Purpose: Multiple myeloma (MM) is accompanied by heterogeneous somatic alterations. The overall goal of this study was to describe the genomic landscape of myeloma using deep whole-genome sequencing (WGS) and develop a model that identifies patients with long survival.
Methods: We analyzed deep WGS data from 183 newly diagnosed patients with MM treated with lenalidomide, bortezomib, and dexamethasone (RVD) alone or RVD + autologous stem cell transplant (ASCT) in the IFM/DFCI 2009 study (ClinicalTrials.gov identifier: NCT01191060). We integrated genomic markers with clinical data.
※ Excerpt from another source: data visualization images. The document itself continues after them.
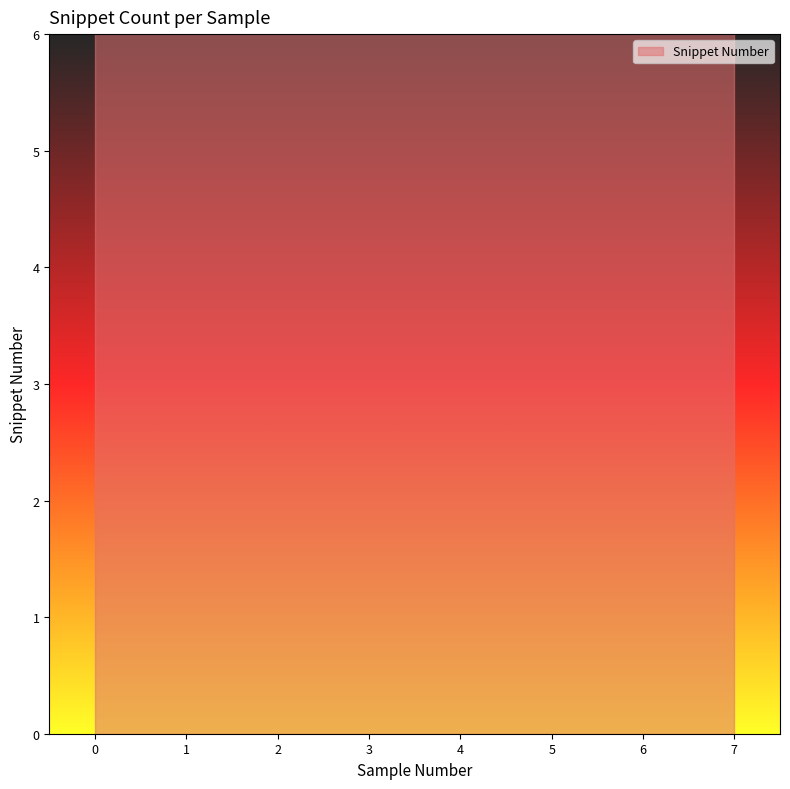

The value at 0 is 4. True or false?

False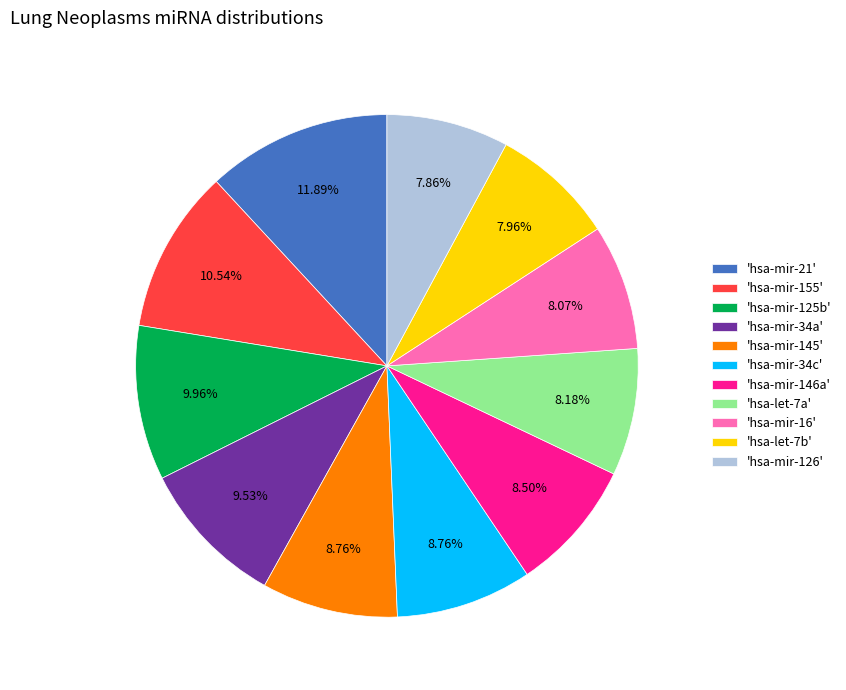

Do 'hsa-mir-126' and 'hsa-mir-125b' together represent more than half of the pie?

No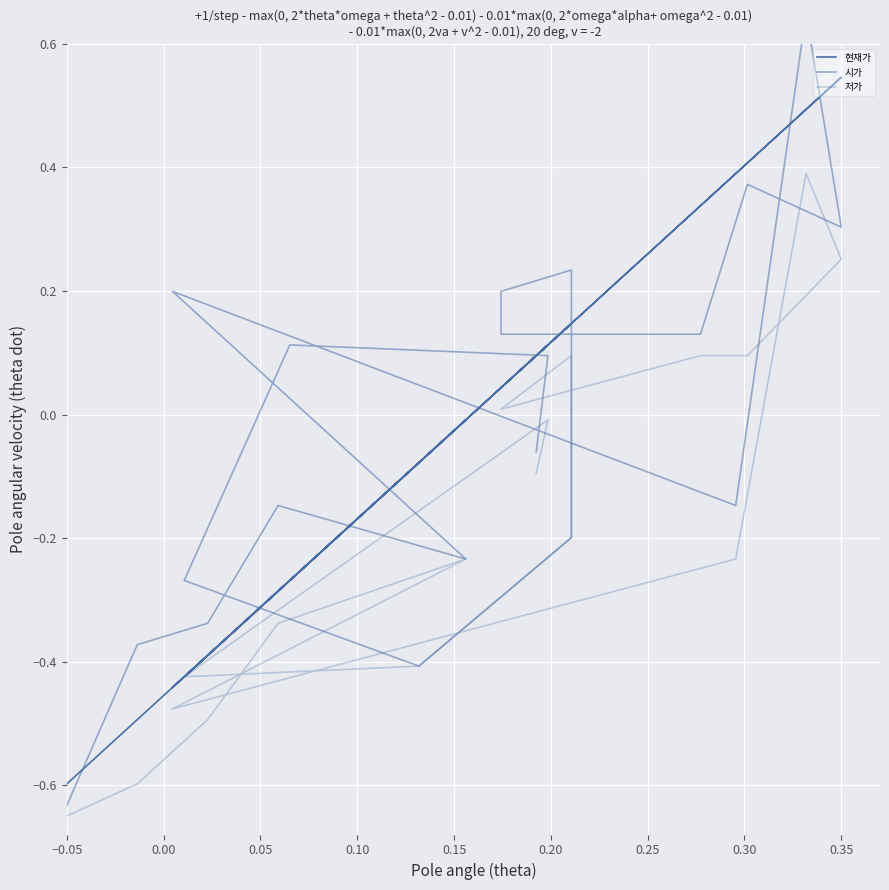

At which label does 현재가 reach its minimum?

−0.05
Results: We report significant variability in mutational load and processes within MM subgroups. The timeline of observed activation of mutational processes provides the basis for 2 distinct models of acquisition of mutational changes detected at the time of diagnosis of myeloma. Virtually all MM subgroups have activated DNA repair-associated signature as a prominent late mutational process, whereas APOBEC signature targeting C>G is activated in the intermediate phase of disease progression in high-risk MM. Importantly, we identify a genomically defined MM subgroup (17% of newly diagnosed patients) with low DNA damage (low genomic scar score with chromosome 9 gain) and a superior outcome (100% overall survival at 69 months), which was validated in a large independent cohort. This subgroup allowed us to distinguish patients with low- and high-risk hyperdiploid MM and identify patients with prolongation of progression-free survival. Genomic characteristics of this subgroup included lower mutational load with significant contribution from age-related mutations as well as frequent NRAS mutation. Surprisingly, their overall survival was independent of International Staging System and minimal residual disease status.
Conclusion: This is a comprehensive study identifying genomic markers of a good-risk group with prolonged survival. Identification of this patient subgroup will affect future therapeutic algorithms and research planning.